| EXERCISE GOAL |
Reproduce the lines from the first one through the line containing "cũng nên có trong thư viện Steam của mình.", including both of those lines.

| SOURCE RECORDS |
++++++

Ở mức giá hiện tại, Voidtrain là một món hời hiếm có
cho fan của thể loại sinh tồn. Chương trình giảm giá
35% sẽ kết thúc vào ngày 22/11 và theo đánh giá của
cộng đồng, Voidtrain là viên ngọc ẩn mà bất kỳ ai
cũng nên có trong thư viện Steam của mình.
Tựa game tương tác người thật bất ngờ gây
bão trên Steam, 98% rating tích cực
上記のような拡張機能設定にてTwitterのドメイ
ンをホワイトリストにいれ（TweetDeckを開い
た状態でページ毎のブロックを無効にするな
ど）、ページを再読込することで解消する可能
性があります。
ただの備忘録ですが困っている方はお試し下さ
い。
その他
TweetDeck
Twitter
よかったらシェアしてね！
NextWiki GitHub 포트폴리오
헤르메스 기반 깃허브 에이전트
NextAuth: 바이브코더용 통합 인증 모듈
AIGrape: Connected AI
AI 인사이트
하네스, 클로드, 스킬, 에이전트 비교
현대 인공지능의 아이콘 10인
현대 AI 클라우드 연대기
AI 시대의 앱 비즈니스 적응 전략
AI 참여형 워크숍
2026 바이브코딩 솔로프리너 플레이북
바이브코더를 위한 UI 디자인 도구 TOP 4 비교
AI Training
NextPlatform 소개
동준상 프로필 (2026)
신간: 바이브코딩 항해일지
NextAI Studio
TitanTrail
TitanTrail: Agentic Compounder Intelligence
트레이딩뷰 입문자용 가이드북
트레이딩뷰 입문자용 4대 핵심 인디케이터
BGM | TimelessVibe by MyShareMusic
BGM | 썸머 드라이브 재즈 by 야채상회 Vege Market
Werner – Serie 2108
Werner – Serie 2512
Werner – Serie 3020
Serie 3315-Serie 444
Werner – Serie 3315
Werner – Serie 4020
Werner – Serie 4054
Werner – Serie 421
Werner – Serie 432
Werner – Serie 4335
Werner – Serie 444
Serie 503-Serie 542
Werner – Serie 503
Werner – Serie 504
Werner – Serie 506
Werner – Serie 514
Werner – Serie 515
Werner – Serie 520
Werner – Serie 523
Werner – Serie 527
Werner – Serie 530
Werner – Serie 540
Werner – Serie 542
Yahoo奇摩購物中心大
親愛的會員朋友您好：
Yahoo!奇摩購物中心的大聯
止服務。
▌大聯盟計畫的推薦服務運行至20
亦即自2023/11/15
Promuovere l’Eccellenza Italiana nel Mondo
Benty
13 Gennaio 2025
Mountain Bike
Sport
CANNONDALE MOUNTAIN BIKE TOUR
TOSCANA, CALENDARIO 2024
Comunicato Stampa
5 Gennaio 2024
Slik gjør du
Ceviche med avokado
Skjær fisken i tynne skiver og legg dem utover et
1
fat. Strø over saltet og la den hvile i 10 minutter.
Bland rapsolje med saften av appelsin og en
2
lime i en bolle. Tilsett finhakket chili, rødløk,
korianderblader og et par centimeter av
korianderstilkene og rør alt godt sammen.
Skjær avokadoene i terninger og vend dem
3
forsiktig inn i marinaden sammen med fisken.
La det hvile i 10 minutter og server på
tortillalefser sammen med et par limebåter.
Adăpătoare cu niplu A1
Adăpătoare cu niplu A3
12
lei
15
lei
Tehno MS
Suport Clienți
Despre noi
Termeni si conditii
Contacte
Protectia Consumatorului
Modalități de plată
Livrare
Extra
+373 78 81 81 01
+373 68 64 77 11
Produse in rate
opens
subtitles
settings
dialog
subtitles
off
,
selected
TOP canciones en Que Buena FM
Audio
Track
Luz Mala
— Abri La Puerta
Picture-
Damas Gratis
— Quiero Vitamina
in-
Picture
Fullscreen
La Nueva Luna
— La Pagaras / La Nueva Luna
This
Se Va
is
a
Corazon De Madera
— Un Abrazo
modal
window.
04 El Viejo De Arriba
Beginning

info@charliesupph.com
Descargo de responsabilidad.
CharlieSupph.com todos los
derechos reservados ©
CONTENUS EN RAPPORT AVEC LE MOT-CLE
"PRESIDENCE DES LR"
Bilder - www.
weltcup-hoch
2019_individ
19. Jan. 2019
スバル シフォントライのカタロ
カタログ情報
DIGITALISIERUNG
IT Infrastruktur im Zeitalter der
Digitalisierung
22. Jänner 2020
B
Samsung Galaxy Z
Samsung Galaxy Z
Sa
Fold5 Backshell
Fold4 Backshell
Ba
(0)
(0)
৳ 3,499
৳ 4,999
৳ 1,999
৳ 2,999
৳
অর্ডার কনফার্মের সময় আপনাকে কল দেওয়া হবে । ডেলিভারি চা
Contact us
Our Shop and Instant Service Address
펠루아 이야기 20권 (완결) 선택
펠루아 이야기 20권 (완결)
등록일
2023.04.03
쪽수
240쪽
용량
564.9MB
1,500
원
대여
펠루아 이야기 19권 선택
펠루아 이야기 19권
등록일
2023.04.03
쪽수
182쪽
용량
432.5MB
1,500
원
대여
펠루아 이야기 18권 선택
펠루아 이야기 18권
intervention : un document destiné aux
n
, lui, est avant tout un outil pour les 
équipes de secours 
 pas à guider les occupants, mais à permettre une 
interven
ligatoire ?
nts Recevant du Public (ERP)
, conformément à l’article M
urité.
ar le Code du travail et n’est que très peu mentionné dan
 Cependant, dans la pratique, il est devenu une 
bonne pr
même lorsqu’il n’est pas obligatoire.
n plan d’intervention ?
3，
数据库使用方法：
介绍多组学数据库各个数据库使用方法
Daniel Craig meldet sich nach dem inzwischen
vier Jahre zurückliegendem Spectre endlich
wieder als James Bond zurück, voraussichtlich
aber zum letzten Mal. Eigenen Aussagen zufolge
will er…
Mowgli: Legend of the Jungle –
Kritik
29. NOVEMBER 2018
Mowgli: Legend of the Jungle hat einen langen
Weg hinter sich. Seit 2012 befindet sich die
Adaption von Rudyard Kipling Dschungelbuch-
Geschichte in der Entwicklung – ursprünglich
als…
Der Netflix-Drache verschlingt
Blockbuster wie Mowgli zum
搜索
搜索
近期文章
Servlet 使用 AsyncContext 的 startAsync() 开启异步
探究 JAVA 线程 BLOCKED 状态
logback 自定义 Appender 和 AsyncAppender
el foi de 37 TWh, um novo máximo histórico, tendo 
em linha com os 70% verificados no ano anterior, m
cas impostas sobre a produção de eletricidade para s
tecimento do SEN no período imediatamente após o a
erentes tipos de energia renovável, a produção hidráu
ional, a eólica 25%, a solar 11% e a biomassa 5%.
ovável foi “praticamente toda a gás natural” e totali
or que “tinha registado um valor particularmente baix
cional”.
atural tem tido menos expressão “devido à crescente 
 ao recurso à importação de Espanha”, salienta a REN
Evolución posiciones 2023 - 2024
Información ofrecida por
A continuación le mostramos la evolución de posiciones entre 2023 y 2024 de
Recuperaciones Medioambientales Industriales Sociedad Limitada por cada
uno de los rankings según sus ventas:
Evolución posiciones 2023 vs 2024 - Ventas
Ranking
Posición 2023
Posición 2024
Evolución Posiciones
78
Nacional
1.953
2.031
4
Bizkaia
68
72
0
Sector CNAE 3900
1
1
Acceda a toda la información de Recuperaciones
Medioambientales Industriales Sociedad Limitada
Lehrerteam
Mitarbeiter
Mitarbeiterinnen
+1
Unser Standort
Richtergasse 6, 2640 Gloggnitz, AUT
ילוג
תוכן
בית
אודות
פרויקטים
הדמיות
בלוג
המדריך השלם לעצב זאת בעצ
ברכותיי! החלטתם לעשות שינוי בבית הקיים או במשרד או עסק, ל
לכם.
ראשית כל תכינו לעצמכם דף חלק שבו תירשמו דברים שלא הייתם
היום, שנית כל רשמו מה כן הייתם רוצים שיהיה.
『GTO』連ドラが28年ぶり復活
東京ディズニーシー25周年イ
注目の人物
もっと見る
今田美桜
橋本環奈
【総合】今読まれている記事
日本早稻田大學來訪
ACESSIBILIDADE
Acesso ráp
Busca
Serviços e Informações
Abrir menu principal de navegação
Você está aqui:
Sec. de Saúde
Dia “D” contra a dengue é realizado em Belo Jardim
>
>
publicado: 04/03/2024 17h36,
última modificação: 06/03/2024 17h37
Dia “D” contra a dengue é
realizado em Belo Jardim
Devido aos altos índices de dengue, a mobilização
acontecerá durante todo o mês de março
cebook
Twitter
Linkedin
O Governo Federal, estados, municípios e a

++++++

| FINAL ANSWER |
Ở mức giá hiện tại, Voidtrain là một món hời hiếm có
cho fan của thể loại sinh tồn. Chương trình giảm giá
35% sẽ kết thúc vào ngày 22/11 và theo đánh giá của
cộng đồng, Voidtrain là viên ngọc ẩn mà bất kỳ ai
cũng nên có trong thư viện Steam của mình.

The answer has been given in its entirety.